Elaine Thompson / AP file
Wheelchair attendant Erick Conley, left, assists an elderly passenger heading overseas at Seattle-Tacoma International Airport in SeaTac, Wash. on Oct. 22, 2013.
OLYMPIA, Washington — A voter initiative to enact a $15 minimum wage for thousands of workers in a Seattle suburb that houses the region's main international airport won a narrow victory on Tuesday that proponents hailed as a signal moment in the nationwide fight for livable wages.
The measure mandates that some 6,300 workers at Seattle-Tacoma International Airport and nearby hotels, car rental agencies and parking lots receive a minimum hourly wage more than double the federal minimum wage of $7.25.
Washington state's hourly minimum wage is already higher than any other U.S. state, and will rise by 13 cents to $9.32 an hour in January. The new wage in the city of SeaTac would be among the nation's highest, just below a $15.38 rate mandated for city workers and contractors in Sonoma, California.

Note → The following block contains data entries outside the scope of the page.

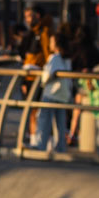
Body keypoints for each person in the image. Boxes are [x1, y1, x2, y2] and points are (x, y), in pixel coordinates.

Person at [70, 22, 99, 161]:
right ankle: (74, 134)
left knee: (77, 111)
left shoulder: (75, 48)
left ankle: (72, 134)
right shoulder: (93, 50)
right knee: (84, 111)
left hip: (80, 83)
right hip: (92, 84)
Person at [32, 22, 75, 155]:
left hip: (51, 94)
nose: (49, 44)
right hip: (63, 95)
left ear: (56, 43)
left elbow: (47, 76)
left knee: (44, 119)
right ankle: (60, 147)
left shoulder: (54, 58)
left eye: (51, 41)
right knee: (60, 123)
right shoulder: (67, 59)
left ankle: (41, 145)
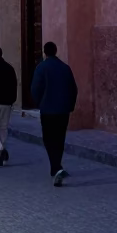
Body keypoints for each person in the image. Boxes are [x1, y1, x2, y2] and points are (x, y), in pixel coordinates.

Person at [30, 41, 79, 186]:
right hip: (63, 110)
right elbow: (73, 89)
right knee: (59, 138)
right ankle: (56, 167)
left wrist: (39, 103)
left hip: (48, 110)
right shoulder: (65, 68)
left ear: (45, 52)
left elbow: (35, 89)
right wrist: (70, 105)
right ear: (56, 51)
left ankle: (56, 167)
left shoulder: (41, 68)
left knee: (48, 139)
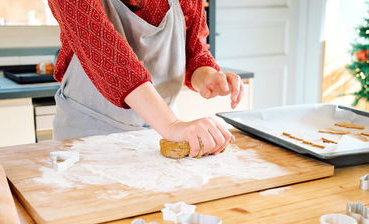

Backers of the SeaTac wage ordinance see it as an opportunity to help local workers while encouraging other communities - particularly cities with progressive tendencies and smaller voting pools - to take similar action.
"It shows that people are tired of waiting for corporate CEOs or Congress to deal with income inequality and that they can use democracy to make a change," said Heather Weiner, spokeswoman for the union-backed Yes For SeaTac campaign.
The measure won by a margin of 77 votes with about 6,000 ballots cast, and King County election officials certified the outcome on Tuesday after weeks of uncertainty.
Opponents who fear the measure will slow the region's economy and drive businesses away said they plan to request a manual recount, for which they will have to foot the bill unless the result is reversed.
"This is a pretend solution to a really serious national economic problem," said Don Stark, spokesman for Common Sense SeaTac, a business-backed campaign opposing the initiative. "It is taking money from one pocket and putting it in another."
Foes of the measure, among them Alaska Airlines, have already sued to block it from taking effect in January, arguing in part that the city lacks the authority to impose a minimum wage on the airport, which is owned by the Port of Seattle.
A DRAWN OUT CONTEST
The election has been a drawn out affair. On election night three weeks ago, early returns showed the measure enjoyed an 8 percentage point lead, and supporters declared victory.
But Washington state requires voters to mail in their ballots or deposit them in drop boxes. As votes trickled in, the lead narrowed to as few as 19 votes over a week ago before expanding as problematic ballots initially set aside by election officials were tabulated.
The measure covers workers in the travel and hospitality industries, and provides sick leave in addition to a higher wage floor. It exempts small firms, airlines and unionized work forces.
While organized labor hopes SeaTac will act as a catalyst for similar efforts elsewhere - including in Seattle, which this month elected to the City Council Kshama Sawant, a socialist whose platform centered on a $15 minimum wage - the initiative is not without precedent.
Since 1994, when Baltimore instituted the country's first so-called living wage ordinance, more than 120 local governments have followed suit, according to the National Employment Law Project.
Four major California airports operate under ordinances similar to the SeaTac measure, including one guaranteeing workers at San Jose airport $13.82 an hour plus health insurance, and another mandating that Los Angeles airport workers earn $10.91 per hour plus health benefits.